Following the adage that you should never let facts get in the way of a good story, it’s been proposed similarly that Little Bo Peep was Mary, Queen of Scots, Old Mother Hubbard was Cardinal Wolsey, Jack Spratt Charles I and Simple Simon James II.
Ding Dong Bell
A special shout out though, must go to John Bellenden Kerr, whose 1834 An Essay on the Archaeology of Popular English Phrases and Nursery Rhymes scales the heights of bonkers fantasy. He invented what he claimed was an early form of Dutch. Then, with no evidence whatsoever, he proposed that many English nursery rhymes derive from his self-imagined language. Can you recognise this offering?
Ding d’honig-beld,
Die kaest in the weld.
Hwa put heer in?
Lyt’el Je haen Je Grijn……
Two further volumes followed his original, mad tome. As the Opies write, “Kerr has given delight to students of mania ever since”.

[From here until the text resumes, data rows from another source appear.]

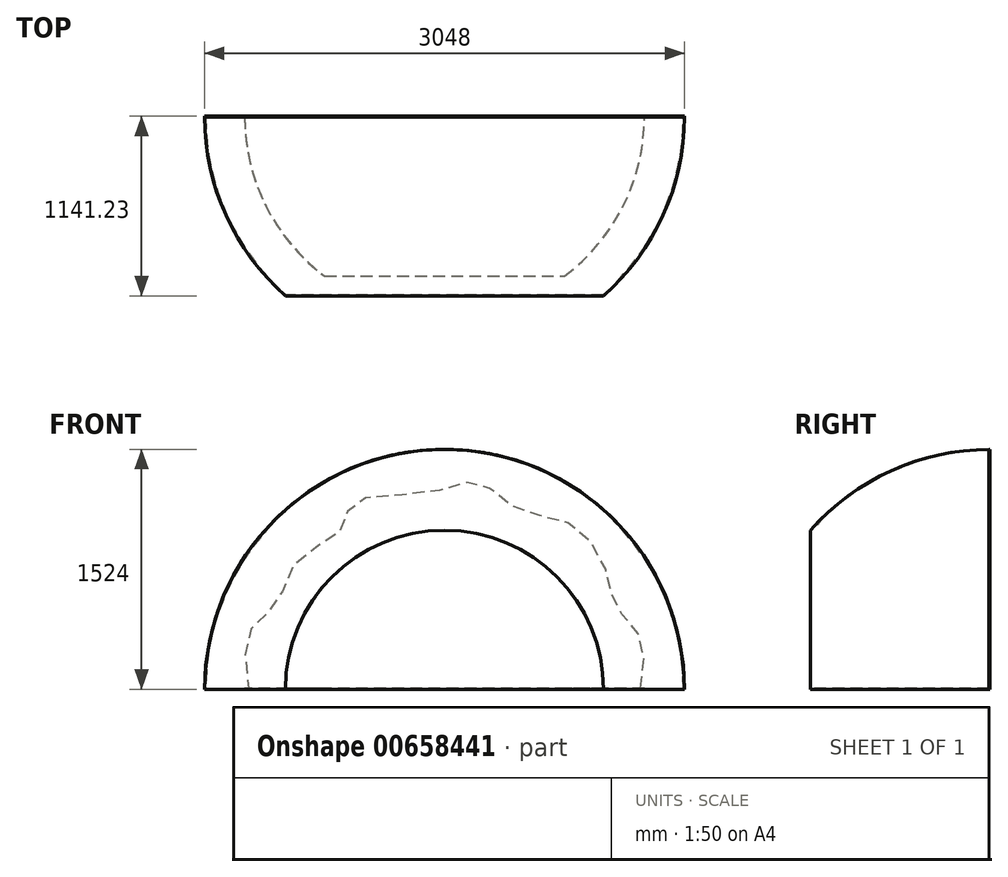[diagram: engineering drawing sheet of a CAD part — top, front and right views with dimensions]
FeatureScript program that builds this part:
annotation { "Feature Type Name" : "Feature", "Feature Type Description" : "" }
export const myFeature = defineFeature(function(context is Context, id is Id, definition is map)
    precondition{}
    {
        {
            var Q0;
            Q0=qCreatedBy(makeId("Front.planeOp"),FACE);
            var sketch = newSketch(context, id + "F0", { "sketchPlane" : qUnion([Q0])});
            skArc(sketch, "E0", {"start": v(0, 1524) * mm, "mid": v(-1077.63, 1077.63) * mm, "end": v(-1524, 0) * mm});
            skLineSegment(sketch, "E1", {"start": v(-1524, 0) * mm, "end": v(0, 0) * mm});
            skLineSegment(sketch, "E2", {"start": v(0, 0) * mm, "end": v(0, 1524) * mm});
            skSolve(sketch);
        }
        {
            var Q0;
            Q0=makeQuery(id+"F0.imprint","IMPRINT",FACE,{"disambiguationData":[TD([[makeQuery(id+"F0.imprint","IMPRINT",EDGE,{"derivedFrom":sQuery(id+"F0.wireOp",EDGE,"E0")}),1.0]])]});
            var Q1;
            Q1=sQuery(id+"F0.wireOp",EDGE,"E2");
            revolve(context, id + "F1", {"entities" : qUnion([Q0]), "axis" : qUnion([Q1]), "revolveType" : RevolveType.ONE_DIRECTION, "angle" : 180 * degree});
        }
        {
            var Q0;
            Q0=qCreatedBy(makeId("Right.planeOp"),FACE);
            var sketch = newSketch(context, id + "F2", { "sketchPlane" : qUnion([Q0])});
            skLineSegment(sketch, "E3.bottom", {"start": v(-1583.4, 0) * mm, "end": v(-1141.23, 0) * mm});
            skLineSegment(sketch, "E3.top", {"start": v(-1583.4, 1745.94) * mm, "end": v(-1141.23, 1745.94) * mm});
            skLineSegment(sketch, "E3.left", {"start": v(-1583.4, 0) * mm, "end": v(-1583.4, 1745.94) * mm});
            skLineSegment(sketch, "E3.right", {"start": v(-1141.23, 0) * mm, "end": v(-1141.23, 1745.94) * mm});
            skSolve(sketch);
        }
        {
            var Q0;
            Q0=makeQuery(id+"F2.imprint","IMPRINT",FACE,{"disambiguationData":[TD([[makeQuery(id+"F2.imprint","IMPRINT",EDGE,{"derivedFrom":sQuery(id+"F2.wireOp",EDGE,"E3.bottom")}),1.0]])]});
            extrude(context, id + "F3", {"entities" : qUnion([Q0]), "operationType" : NewBodyOperationType.REMOVE, "endBound" : BoundingType.SYMMETRIC, "depth" : 5080 * mm, "offsetDistance" : 25.4 * mm});
        }
        {
            var Q0;
            Q0=makeQuery(id+"F1.opRevolve","CAP_FACE",FACE,{"disambiguationData":[OSD([sQuery(id+"F0.wireOp",EDGE,"E0"),sQuery(id+"F0.wireOp",EDGE,"E1"),sQuery(id+"F0.wireOp",EDGE,"E2")])],"isStart":true});
            shell(context, id + "F4", {"entities" : qUnion([Q0]), "thickness" : 6.35 * mm});
        }
        {
            var Q0;
            Q0=qCreatedBy(makeId("Front.planeOp"),FACE);
            var sketch = newSketch(context, id + "F5", { "sketchPlane" : qUnion([Q0])});
            skArc(sketch, "E4", {"start": v(1524, 0) * mm, "mid": v(0, 1524) * mm, "end": v(-1524, 0) * mm});
            skLineSegment(sketch, "E5", {"start": v(1524, 0) * mm, "end": v(1244.6, 0) * mm});
            skLineSegment(sketch, "E6", {"start": v(-1244.6, 0) * mm, "end": v(-1524, 0) * mm});
            skFitSpline(sketch, "E7", {"points": [v(1244.6, 0) * mm, v(1244.6, 326.66) * mm, v(1094.51, 520.33) * mm, v(1029.34, 745.03) * mm, v(811.39, 1043.96) * mm, v(468.94, 1142.57) * mm, v(216.33, 1311.79) * mm, v(-98.56, 1249.82) * mm, v(-581.3, 1182.9) * mm, v(-658.38, 1009.25) * mm, v(-932.66, 820.38) * mm, v(-1066.21, 546.35) * mm, v(-1235.86, 370.55) * mm, v(-1244.6, 0) * mm], "startDerivative": vector(741.8, 4533.55) * mm, "endDerivative": vector(698.12, -5048.08) * mm});
            skSolve(sketch);
        }
        {
            var Q0;
            Q0=makeQuery(id+"F5.imprint","IMPRINT",FACE,{"disambiguationData":[TD([[makeQuery(id+"F5.imprint","IMPRINT",EDGE,{"derivedFrom":sQuery(id+"F5.wireOp",EDGE,"E4")}),1.0]])]});
            extrude(context, id + "F6", {"entities" : qUnion([Q0]), "operationType" : NewBodyOperationType.ADD, "depth" : 6.35 * mm, "offsetDistance" : 25.4 * mm});
        }
        {
            var Q0;
            Q0=makeQuery(id+"F6.boolean.opBoolean","MERGE",FACE,{"derivedFrom":[makeQuery(id+"F1.opRevolve","SWEPT_FACE",FACE,{"disambiguationData":[OSD([sQuery(id+"F0.wireOp",EDGE,"E1")])]}),makeQuery(id+"F6.opExtrude","SWEPT_FACE",FACE,{"disambiguationData":[OSD([sQuery(id+"F5.wireOp",EDGE,"E5")])]}),makeQuery(id+"F6.opExtrude","SWEPT_FACE",FACE,{"disambiguationData":[OSD([sQuery(id+"F5.wireOp",EDGE,"E6")])]})]});
            var sketch = newSketch(context, id + "F7", { "sketchPlane" : qUnion([Q0])});
            skArc(sketch, "E8", {"start": v(1270, 0) * mm, "mid": v(1135.92, 567.96) * mm, "end": v(762, 1016) * mm});
            skLineSegment(sketch, "E9", {"start": v(-762, 1016) * mm, "end": v(762, 1016) * mm});
            skLineSegment(sketch, "E10", {"start": v(-1270, 0) * mm, "end": v(1270, 0) * mm});
            skArc(sketch, "E11.trimOffspring", {"start": v(-762, 1016) * mm, "mid": v(-1135.92, 567.96) * mm, "end": v(-1270, 0) * mm});
            skSolve(sketch);
        }
        {
            var Q0;
            Q0 = qSketchRegion(id + "F7", true);
            extrude(context, id + "F8", {"entities" : qUnion([Q0]), "operationType" : NewBodyOperationType.REMOVE, "oppositeDirection" : true, "depth" : 6.35 * mm, "offsetDistance" : 25.4 * mm});
        }
    });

The Grand Old Duke of York

Of course, just because there’s no written evidence to prove a link between a rhyme and an historical event or figure, it doesn’t mean that there’s not a grain of truth hidden there. It’s just a pity that false trails get in the way of more verifiable stories, like that of good King Olaf and London Bridge.
Or like the Grand old Duke of York, marching up the hill. He is commonly identified as Frederick, the son of George III. But hold on… in 1642, over a hundred years before Frederick’s birth, there’s a popular song with the lyrics:
The king of France went up the Hill
With forty thousand men…
Nursery rhymes so often are like slippery eels, and they prove impossible to pin down.
Hiding in Plain sight
It’s time for the children to go up the wooden hill to Bedfordshire, listen to a lullaby, and ask Matthew and Mark et al to keep watch overnight. Some things truly don’t change through the ages. It’s not often I write a post and find the history just laying there, hardly changed over hundreds, if not thousands, of years. In this post I didn’t have to dig much at all, my job was easy.
It’s the same with most things “folk” I think, such as folk songs and fairy stories. They’re different from the history of the rich and powerful, which so often didn’t really touch the lives of the common people. The reason, I think, is because folky things are generally handed down orally. This makes nursery rhymes a nightmare to verify (as you can see from my struggles above).
But it does make them resilient. You only need a fragment of verse, sung by one old granny to their grandchild, for the song to carry on for another generation or two. I’ll end with the thought that, in a hundred years or so, they’ll be a child somewhere clamouring for another verse of…
Each peach pear plum,
I spy Tom Thumb…. Published in 1978!